Battling to revive its image, French horse racing has been damaged by a doping scandal featuring one of its top trainers and shadowy Dr Mabuse, who was previously linked to doping among professional cyclists.
After a nine-month undercover operation, prosecutors have indicted leading trainer Yann-Marie Porzier with breaking laws on harmful substances, drugs, fraud and attempted fraud.
Similarly indicted are his right-hand man, Jacques Auge; a Paris pharmacist; a pharmacy worker; and Bernard Sainz, whom the media dub le Docteur Mabuse after a bogus doctor portrayed in the 1932 Fritz Lang movie, The Testament of Dr Mabuse.
The 2005 season had been astonishing for Porzier, who set racing business agog with unexpected victories on the flat and over the jumps, propelling him to 10th most successful trainer in the country.
But that was before police made a dramatic descent on Porzier's stables in Chantilly, France's biggest and most prestigious horseracing centre.
The swoop coincided with a string of arrests and searches in Normandy at the stables of another big trainer, Jean-Philippe Dubois, one of the top names in trotting, and also in Picardy.
Numerous substances were seized during the searches and are being analysed, said Chantal Moulin-Bernard, a prosecutor in the Normandy town of Alencon.
The investigation, launched after a tipoff, saw police tap phones and install secret video cameras in the stalls where horses are penned at racecourses before they race.
The racing world is reeling, said the daily Le Monde. Horses have died in suspicious circumstances, dope tests have come back positive and some performances have been surprising.
Porzier protests his innocence.
"I have had 25 winners this year, and not a single horse has tested positive," he said.
"It seems to be some sort of lottery . . . I am inspected at least once a year, whereas others are tested every decade."
One of the most extraordinary figures in the affair is Sainz, 61, a self-avowed fanatic of cycling and horse racing, who describes himself as a homeopathic practitioner.
In 1986, Sainz was investigated in a case of amphetamine trafficking among professional cyclists, but was not convicted. In a 1999 cycling scandal, he was jailed for two months for illegally practising medicine and handling performance-enhancing substances. He was released on probation on condition he never left French territory, became involved in professional cycling or have contact with sportsmen.
But in 2002, he was stopped for speeding in Belgium, and police there found syringes and vials of pharmaceutical products in his car. Sainz admitted that he was going to see the Belgian cyclist Frank Vandenbroucke, at whose home police found the oxygen-boosting drug EPO, morphine and the bodybuilding steroid clenbuterol. Sainz was jailed for a month for breaching his probation.
The French racing authorities are wringing their hands.
Over the past three years, they have spent tens of millions of euros to upgrade racetracks in a bid to lure families rather than lone punters and to promote the idea of betting on horses as a fun, fair flutter in one of the worlds great sports.
The industry spends around eight million euros a year on dope testing to buttress this strategy.

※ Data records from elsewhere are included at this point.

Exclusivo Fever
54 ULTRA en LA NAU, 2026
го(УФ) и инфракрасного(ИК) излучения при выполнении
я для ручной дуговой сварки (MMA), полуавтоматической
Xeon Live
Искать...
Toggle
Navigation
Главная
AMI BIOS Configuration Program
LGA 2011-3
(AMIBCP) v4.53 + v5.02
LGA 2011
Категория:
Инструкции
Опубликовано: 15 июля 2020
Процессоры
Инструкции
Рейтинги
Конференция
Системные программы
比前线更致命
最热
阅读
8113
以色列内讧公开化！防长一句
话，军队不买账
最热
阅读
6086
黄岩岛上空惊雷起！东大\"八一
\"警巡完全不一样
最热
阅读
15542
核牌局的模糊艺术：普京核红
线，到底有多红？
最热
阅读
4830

The Pari Mutuel Urbain (PMU), which holds the monopoly on betting on horse racing in France, last year enjoyed a 7.6 per cent rise in turnover, to 7.6 billion ($13.45 billion), the largest of any betting board in Europe and the second largest in the world after Japan. Around 6.5 million people bet regularly or occasionally on the horses in France, an increase of 1.5 million since the marketing drive began.
So the last thing that the industry needed is a scandal that revives memories of racing's seedy past, with its roster of gangsters and races settled by bribes or chemicals.
France Galop, which organises flat and jump racing in France, has launched an immediate crackdown, vowing to step up blood tests and surveillance of racetrack stabling.
"We have to show punters that they can trust us. We owe it to them to show that races are honest and transparent," says technical director Thierry Delegue.
There are around 10,000 registered racehorses in France. According to the National Federation of French Horseracing (FNCF), which carries out dope tests, 21,686 tests were made last year, only 66 of which were positive.
The vast majority of these positives were incurred by negligence, from residues of legally-administered medication, says the FNCF.
Every winning horse is tested, and in major races, the first five are tested. There are also random tests that can be done during training if a horse has shown unusual behaviour during a race.
Under the tightened-up procedures, declared starters will be tested routinely before (as opposed to after) races, either days or hours in advance, and stewards will restrict access to horses in pre-race stabling, a favoured place for giving a horse a quick performance-enhancing jab.